In reading “Atomic Habits” by James Clear, a point struck me:
Avoid making any single aspect of your identity an overwhelming portion of who you are. In the words of investor Paul Graham, “keep your identity small.” The more you let a single belief define you, the less capable you are of adapting when life challenges you.
For almost 20 years, my identity was that I was a journalist. By the time I graduated with honors from Fresno State’s Department of Mass Communications and Journalism in 1995, I had already been working two years as a reporter for The Fresno Bee’s community publications.
I continued on that path — becoming an editor, launching a new publication, joining the Fresno Bee copy desk at the mother ship in downtown Fresno, and finally as an associate editor on the Opinion Pages for the final seven years of my journalism career.
Things took a downturn in 2008, the year our daughter started kindergarten. Along with the overall tanking of the economy and housing market, newspapers took a beating, all across the nation, not just here.
I hung in there for four more years. And then it came to an end. In August 2012, I was laid off just shy of 20 years with the company.
Journalism isn’t just a job or a career. It’s a passion, a calling. With that part of my life over, what was my identity now?
“When you cling too tightly to one identity, you become brittle. Lose that one thing and you lose yourself.” ~ James Clear
I knew in 2012 I had to refocus on who I was and what I could do. I needed to be flexible, not brittle. Easier to do in your twenties maybe, but I still managed to do it in my forties.
That was eight years ago.
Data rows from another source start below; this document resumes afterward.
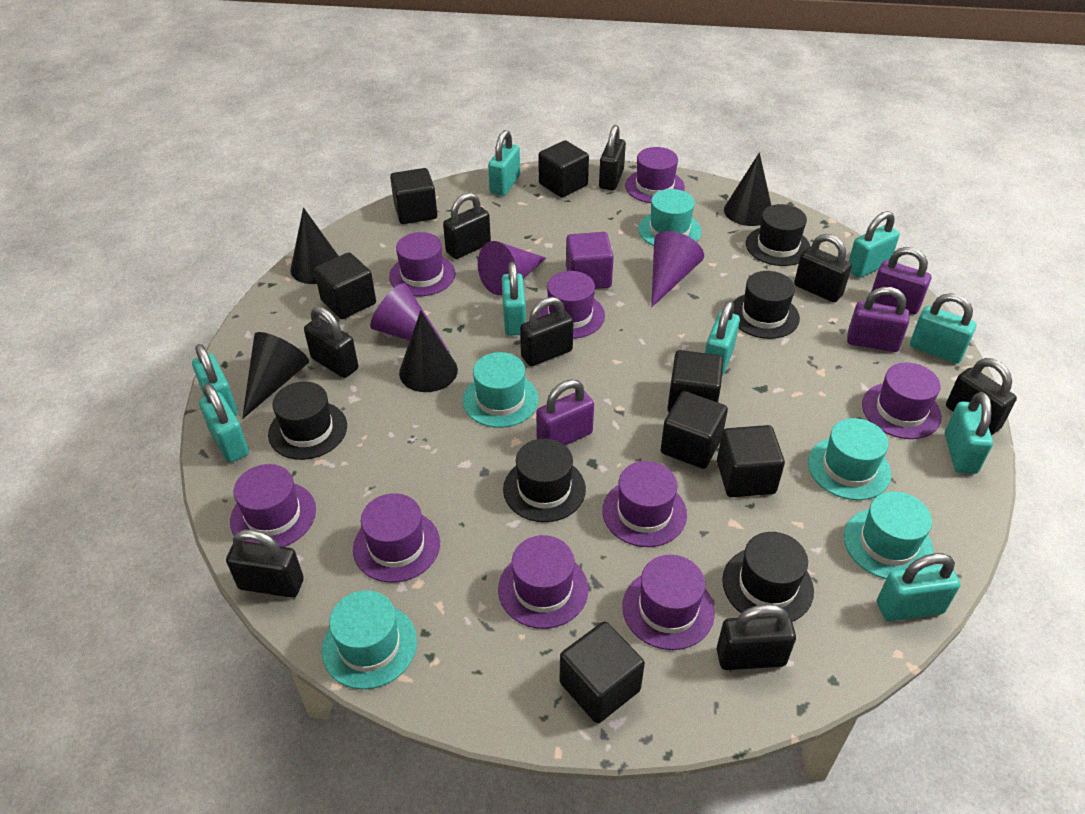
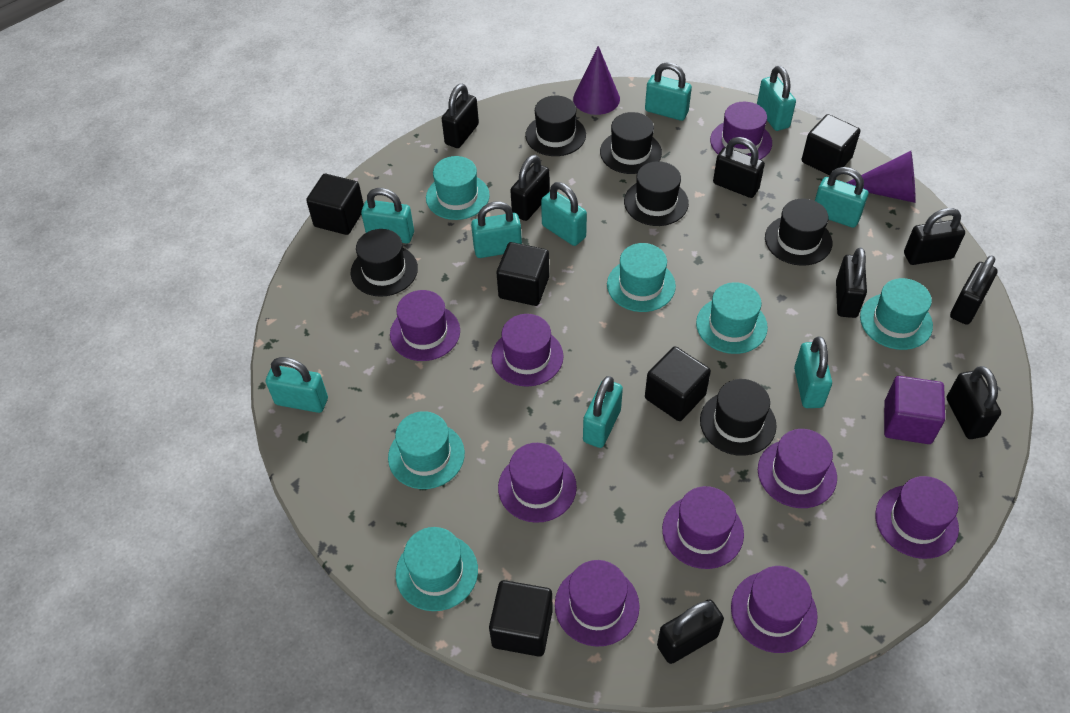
black cone: [242,332,309,419] [290,208,339,284] [399,310,458,392] [724,153,772,226] = 4 -> none = 0
black cube: [314,252,376,319] [390,168,437,224] [538,140,589,198] [560,622,645,723] [661,391,728,469] [667,350,723,412] [717,425,785,497] = 7 -> [306,174,364,235] [489,580,553,657] [497,242,549,306] [645,346,711,421] [802,114,860,176] = 5
black hat: [268,381,347,460] [503,438,586,522] [722,532,814,622] [733,271,800,339] [746,204,810,266] = 5 -> [351,229,418,297] [525,95,586,156] [600,112,662,174] [624,161,689,226] [700,379,777,456] [765,199,832,266] = 6
purple cone: [370,283,450,352] [478,241,546,295] [651,231,704,307] = 3 -> [573,46,620,115] [846,151,916,203] = 2
purple padlock: [536,379,594,445] [847,287,909,352] [871,247,931,314] = 3 -> none = 0
turquoise hat: [322,590,417,689] [463,352,539,428] [638,189,702,246] [808,418,891,500] [844,492,934,579] = 5 -> [388,411,465,489] [396,527,478,611] [426,156,490,220] [607,243,676,312] [696,282,768,354] [860,278,933,350] = 6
I started over, in a new direction, working off what I knew how to do — to tell people’s stories, to communicate. Along the way, I learned some new strengths that I possess, and I figured out some things that I don’t really have an interest in doing.
On my final day at The Bee, I wrote this in this blog:
Change is the only constant in life. If you can cope, adapt and thrive with that, you’ll be OK.
Make your identity broad enough that it doesn’t limit you. I am not only a journalist, not only a communications specialist, not only a public information officer.
I am a writer, a storyteller. And there are so many places that can take me. There will always be stories that need to be told.